**GIVEN RECORDS**

════════

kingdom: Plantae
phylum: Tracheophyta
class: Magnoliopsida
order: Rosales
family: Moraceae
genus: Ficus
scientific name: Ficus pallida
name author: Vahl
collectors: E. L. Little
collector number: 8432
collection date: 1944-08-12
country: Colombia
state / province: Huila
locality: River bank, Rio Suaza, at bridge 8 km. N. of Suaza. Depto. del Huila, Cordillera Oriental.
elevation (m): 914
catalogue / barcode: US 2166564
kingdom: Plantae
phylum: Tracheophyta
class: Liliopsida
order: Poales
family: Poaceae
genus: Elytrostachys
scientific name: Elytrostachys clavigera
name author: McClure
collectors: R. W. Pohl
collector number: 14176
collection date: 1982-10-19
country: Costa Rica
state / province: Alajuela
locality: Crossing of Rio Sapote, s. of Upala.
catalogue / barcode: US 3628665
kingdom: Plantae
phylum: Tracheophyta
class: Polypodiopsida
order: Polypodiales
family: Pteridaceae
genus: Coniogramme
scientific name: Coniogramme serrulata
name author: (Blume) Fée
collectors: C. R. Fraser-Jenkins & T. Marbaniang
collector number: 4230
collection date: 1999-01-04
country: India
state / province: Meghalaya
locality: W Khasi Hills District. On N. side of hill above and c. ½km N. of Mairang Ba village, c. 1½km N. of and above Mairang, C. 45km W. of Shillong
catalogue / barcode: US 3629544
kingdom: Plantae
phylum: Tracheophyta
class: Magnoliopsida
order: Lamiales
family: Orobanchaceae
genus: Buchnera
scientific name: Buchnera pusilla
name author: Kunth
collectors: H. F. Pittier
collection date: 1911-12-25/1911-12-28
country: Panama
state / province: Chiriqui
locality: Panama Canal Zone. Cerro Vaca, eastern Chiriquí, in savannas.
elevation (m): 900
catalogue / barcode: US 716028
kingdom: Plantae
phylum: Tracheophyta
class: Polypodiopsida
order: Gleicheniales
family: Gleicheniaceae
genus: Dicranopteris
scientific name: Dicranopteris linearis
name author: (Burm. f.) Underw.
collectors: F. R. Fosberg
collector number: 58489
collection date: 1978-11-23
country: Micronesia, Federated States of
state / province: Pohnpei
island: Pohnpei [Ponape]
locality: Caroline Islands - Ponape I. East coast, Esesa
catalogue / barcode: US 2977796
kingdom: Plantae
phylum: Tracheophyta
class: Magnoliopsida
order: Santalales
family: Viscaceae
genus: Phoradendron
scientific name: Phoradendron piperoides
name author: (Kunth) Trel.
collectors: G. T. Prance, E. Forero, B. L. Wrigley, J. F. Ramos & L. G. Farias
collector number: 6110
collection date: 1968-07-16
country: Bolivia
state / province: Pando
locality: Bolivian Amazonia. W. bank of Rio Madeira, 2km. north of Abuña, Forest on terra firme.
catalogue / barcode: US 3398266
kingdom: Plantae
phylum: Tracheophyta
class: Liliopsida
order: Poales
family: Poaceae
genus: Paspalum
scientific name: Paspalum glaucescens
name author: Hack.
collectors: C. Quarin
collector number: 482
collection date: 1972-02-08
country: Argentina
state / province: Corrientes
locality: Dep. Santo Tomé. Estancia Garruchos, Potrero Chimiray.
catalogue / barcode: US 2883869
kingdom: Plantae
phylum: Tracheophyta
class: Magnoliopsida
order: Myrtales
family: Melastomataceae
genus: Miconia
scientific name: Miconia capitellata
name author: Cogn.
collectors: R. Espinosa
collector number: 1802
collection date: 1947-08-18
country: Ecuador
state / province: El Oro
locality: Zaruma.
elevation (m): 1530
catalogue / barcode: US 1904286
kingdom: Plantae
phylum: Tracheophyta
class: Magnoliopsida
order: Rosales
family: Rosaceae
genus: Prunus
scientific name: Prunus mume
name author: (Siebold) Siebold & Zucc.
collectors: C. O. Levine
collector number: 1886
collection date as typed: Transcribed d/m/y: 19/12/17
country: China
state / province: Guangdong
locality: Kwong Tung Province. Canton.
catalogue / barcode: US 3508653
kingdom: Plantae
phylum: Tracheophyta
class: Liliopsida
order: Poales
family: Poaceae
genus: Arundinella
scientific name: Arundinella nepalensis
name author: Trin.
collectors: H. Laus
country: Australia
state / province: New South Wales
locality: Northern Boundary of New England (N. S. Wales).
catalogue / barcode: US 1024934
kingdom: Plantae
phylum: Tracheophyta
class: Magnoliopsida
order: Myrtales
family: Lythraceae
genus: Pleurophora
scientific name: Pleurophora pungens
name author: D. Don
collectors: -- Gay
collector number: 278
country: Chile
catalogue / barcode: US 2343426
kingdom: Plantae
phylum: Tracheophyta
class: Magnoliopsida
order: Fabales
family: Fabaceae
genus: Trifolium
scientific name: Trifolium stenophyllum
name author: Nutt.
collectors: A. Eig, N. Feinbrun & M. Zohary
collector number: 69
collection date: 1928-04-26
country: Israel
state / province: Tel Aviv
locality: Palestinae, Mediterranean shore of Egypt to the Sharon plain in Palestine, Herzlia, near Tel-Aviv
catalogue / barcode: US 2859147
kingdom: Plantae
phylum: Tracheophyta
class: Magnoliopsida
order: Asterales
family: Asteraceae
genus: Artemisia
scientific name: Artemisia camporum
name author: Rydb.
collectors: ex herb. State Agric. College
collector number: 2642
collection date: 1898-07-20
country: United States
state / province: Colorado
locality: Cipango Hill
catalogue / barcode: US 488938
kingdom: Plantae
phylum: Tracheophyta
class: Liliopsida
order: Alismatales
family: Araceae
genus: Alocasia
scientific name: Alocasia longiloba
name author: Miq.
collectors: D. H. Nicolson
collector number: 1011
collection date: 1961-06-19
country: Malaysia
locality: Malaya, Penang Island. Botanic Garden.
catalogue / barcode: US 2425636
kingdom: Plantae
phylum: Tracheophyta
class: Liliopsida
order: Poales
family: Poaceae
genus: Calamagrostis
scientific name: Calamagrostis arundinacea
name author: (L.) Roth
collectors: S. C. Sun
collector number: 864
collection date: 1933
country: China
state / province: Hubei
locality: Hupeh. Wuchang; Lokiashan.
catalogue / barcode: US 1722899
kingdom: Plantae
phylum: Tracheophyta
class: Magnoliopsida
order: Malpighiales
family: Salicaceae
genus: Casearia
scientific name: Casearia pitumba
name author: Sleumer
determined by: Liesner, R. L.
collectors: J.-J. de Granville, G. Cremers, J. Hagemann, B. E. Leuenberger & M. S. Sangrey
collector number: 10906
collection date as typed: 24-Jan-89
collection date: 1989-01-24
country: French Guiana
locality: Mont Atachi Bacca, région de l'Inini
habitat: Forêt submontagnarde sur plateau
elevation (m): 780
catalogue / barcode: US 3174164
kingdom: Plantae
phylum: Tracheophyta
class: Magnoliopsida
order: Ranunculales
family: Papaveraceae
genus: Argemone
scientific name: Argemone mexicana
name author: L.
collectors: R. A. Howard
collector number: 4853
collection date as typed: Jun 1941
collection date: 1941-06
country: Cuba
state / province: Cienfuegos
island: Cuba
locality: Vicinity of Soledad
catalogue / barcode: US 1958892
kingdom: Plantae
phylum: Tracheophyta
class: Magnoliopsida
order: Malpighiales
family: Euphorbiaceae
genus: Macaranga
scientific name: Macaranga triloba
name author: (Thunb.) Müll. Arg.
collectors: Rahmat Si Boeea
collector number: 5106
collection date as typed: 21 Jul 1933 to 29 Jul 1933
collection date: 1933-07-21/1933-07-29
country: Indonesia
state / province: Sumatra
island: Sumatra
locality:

════════

**WRITTEN TASK**
Write out every line of all the entries above, word for word and in the same order, changing nothing.

**WRITTEN SOLUTION**
kingdom: Plantae
phylum: Tracheophyta
class: Magnoliopsida
order: Rosales
family: Moraceae
genus: Ficus
scientific name: Ficus pallida
name author: Vahl
collectors: E. L. Little
collector number: 8432
collection date: 1944-08-12
country: Colombia
state / province: Huila
locality: River bank, Rio Suaza, at bridge 8 km. N. of Suaza. Depto. del Huila, Cordillera Oriental.
elevation (m): 914
catalogue / barcode: US 2166564
kingdom: Plantae
phylum: Tracheophyta
class: Liliopsida
order: Poales
family: Poaceae
genus: Elytrostachys
scientific name: Elytrostachys clavigera
name author: McClure
collectors: R. W. Pohl
collector number: 14176
collection date: 1982-10-19
country: Costa Rica
state / province: Alajuela
locality: Crossing of Rio Sapote, s. of Upala.
catalogue / barcode: US 3628665
kingdom: Plantae
phylum: Tracheophyta
class: Polypodiopsida
order: Polypodiales
family: Pteridaceae
genus: Coniogramme
scientific name: Coniogramme serrulata
name author: (Blume) Fée
collectors: C. R. Fraser-Jenkins & T. Marbaniang
collector number: 4230
collection date: 1999-01-04
country: India
state / province: Meghalaya
locality: W Khasi Hills District. On N. side of hill above and c. ½km N. of Mairang Ba village, c. 1½km N. of and above Mairang, C. 45km W. of Shillong
catalogue / barcode: US 3629544
kingdom: Plantae
phylum: Tracheophyta
class: Magnoliopsida
order: Lamiales
family: Orobanchaceae
genus: Buchnera
scientific name: Buchnera pusilla
name author: Kunth
collectors: H. F. Pittier
collection date: 1911-12-25/1911-12-28
country: Panama
state / province: Chiriqui
locality: Panama Canal Zone. Cerro Vaca, eastern Chiriquí, in savannas.
elevation (m): 900
catalogue / barcode: US 716028
kingdom: Plantae
phylum: Tracheophyta
class: Polypodiopsida
order: Gleicheniales
family: Gleicheniaceae
genus: Dicranopteris
scientific name: Dicranopteris linearis
name author: (Burm. f.) Underw.
collectors: F. R. Fosberg
collector number: 58489
collection date: 1978-11-23
country: Micronesia, Federated States of
state / province: Pohnpei
island: Pohnpei [Ponape]
locality: Caroline Islands - Ponape I. East coast, Esesa
catalogue / barcode: US 2977796
kingdom: Plantae
phylum: Tracheophyta
class: Magnoliopsida
order: Santalales
family: Viscaceae
genus: Phoradendron
scientific name: Phoradendron piperoides
name author: (Kunth) Trel.
collectors: G. T. Prance, E. Forero, B. L. Wrigley, J. F. Ramos & L. G. Farias
collector number: 6110
collection date: 1968-07-16
country: Bolivia
state / province: Pando
locality: Bolivian Amazonia. W. bank of Rio Madeira, 2km. north of Abuña, Forest on terra firme.
catalogue / barcode: US 3398266
kingdom: Plantae
phylum: Tracheophyta
class: Liliopsida
order: Poales
family: Poaceae
genus: Paspalum
scientific name: Paspalum glaucescens
name author: Hack.
collectors: C. Quarin
collector number: 482
collection date: 1972-02-08
country: Argentina
state / province: Corrientes
locality: Dep. Santo Tomé. Estancia Garruchos, Potrero Chimiray.
catalogue / barcode: US 2883869
kingdom: Plantae
phylum: Tracheophyta
class: Magnoliopsida
order: Myrtales
family: Melastomataceae
genus: Miconia
scientific name: Miconia capitellata
name author: Cogn.
collectors: R. Espinosa
collector number: 1802
collection date: 1947-08-18
country: Ecuador
state / province: El Oro
locality: Zaruma.
elevation (m): 1530
catalogue / barcode: US 1904286
kingdom: Plantae
phylum: Tracheophyta
class: Magnoliopsida
order: Rosales
family: Rosaceae
genus: Prunus
scientific name: Prunus mume
name author: (Siebold) Siebold & Zucc.
collectors: C. O. Levine
collector number: 1886
collection date as typed: Transcribed d/m/y: 19/12/17
country: China
state / province: Guangdong
locality: Kwong Tung Province. Canton.
catalogue / barcode: US 3508653
kingdom: Plantae
phylum: Tracheophyta
class: Liliopsida
order: Poales
family: Poaceae
genus: Arundinella
scientific name: Arundinella nepalensis
name author: Trin.
collectors: H. Laus
country: Australia
state / province: New South Wales
locality: Northern Boundary of New England (N. S. Wales).
catalogue / barcode: US 1024934
kingdom: Plantae
phylum: Tracheophyta
class: Magnoliopsida
order: Myrtales
family: Lythraceae
genus: Pleurophora
scientific name: Pleurophora pungens
name author: D. Don
collectors: -- Gay
collector number: 278
country: Chile
catalogue / barcode: US 2343426
kingdom: Plantae
phylum: Tracheophyta
class: Magnoliopsida
order: Fabales
family: Fabaceae
genus: Trifolium
scientific name: Trifolium stenophyllum
name author: Nutt.
collectors: A. Eig, N. Feinbrun & M. Zohary
collector number: 69
collection date: 1928-04-26
country: Israel
state / province: Tel Aviv
locality: Palestinae, Mediterranean shore of Egypt to the Sharon plain in Palestine, Herzlia, near Tel-Aviv
catalogue / barcode: US 2859147
kingdom: Plantae
phylum: Tracheophyta
class: Magnoliopsida
order: Asterales
family: Asteraceae
genus: Artemisia
scientific name: Artemisia camporum
name author: Rydb.
collectors: ex herb. State Agric. College
collector number: 2642
collection date: 1898-07-20
country: United States
state / province: Colorado
locality: Cipango Hill
catalogue / barcode: US 488938
kingdom: Plantae
phylum: Tracheophyta
class: Liliopsida
order: Alismatales
family: Araceae
genus: Alocasia
scientific name: Alocasia longiloba
name author: Miq.
collectors: D. H. Nicolson
collector number: 1011
collection date: 1961-06-19
country: Malaysia
locality: Malaya, Penang Island. Botanic Garden.
catalogue / barcode: US 2425636
kingdom: Plantae
phylum: Tracheophyta
class: Liliopsida
order: Poales
family: Poaceae
genus: Calamagrostis
scientific name: Calamagrostis arundinacea
name author: (L.) Roth
collectors: S. C. Sun
collector number: 864
collection date: 1933
country: China
state / province: Hubei
locality: Hupeh. Wuchang; Lokiashan.
catalogue / barcode: US 1722899
kingdom: Plantae
phylum: Tracheophyta
class: Magnoliopsida
order: Malpighiales
family: Salicaceae
genus: Casearia
scientific name: Casearia pitumba
name author: Sleumer
determined by: Liesner, R. L.
collectors: J.-J. de Granville, G. Cremers, J. Hagemann, B. E. Leuenberger & M. S. Sangrey
collector number: 10906
collection date as typed: 24-Jan-89
collection date: 1989-01-24
country: French Guiana
locality: Mont Atachi Bacca, région de l'Inini
habitat: Forêt submontagnarde sur plateau
elevation (m): 780
catalogue / barcode: US 3174164
kingdom: Plantae
phylum: Tracheophyta
class: Magnoliopsida
order: Ranunculales
family: Papaveraceae
genus: Argemone
scientific name: Argemone mexicana
name author: L.
collectors: R. A. Howard
collector number: 4853
collection date as typed: Jun 1941
collection date: 1941-06
country: Cuba
state / province: Cienfuegos
island: Cuba
locality: Vicinity of Soledad
catalogue / barcode: US 1958892
kingdom: Plantae
phylum: Tracheophyta
class: Magnoliopsida
order: Malpighiales
family: Euphorbiaceae
genus: Macaranga
scientific name: Macaranga triloba
name author: (Thunb.) Müll. Arg.
collectors: Rahmat Si Boeea
collector number: 5106
collection date as typed: 21 Jul 1933 to 29 Jul 1933
collection date: 1933-07-21/1933-07-29
country: Indonesia
state / province: Sumatra
island: Sumatra
locality:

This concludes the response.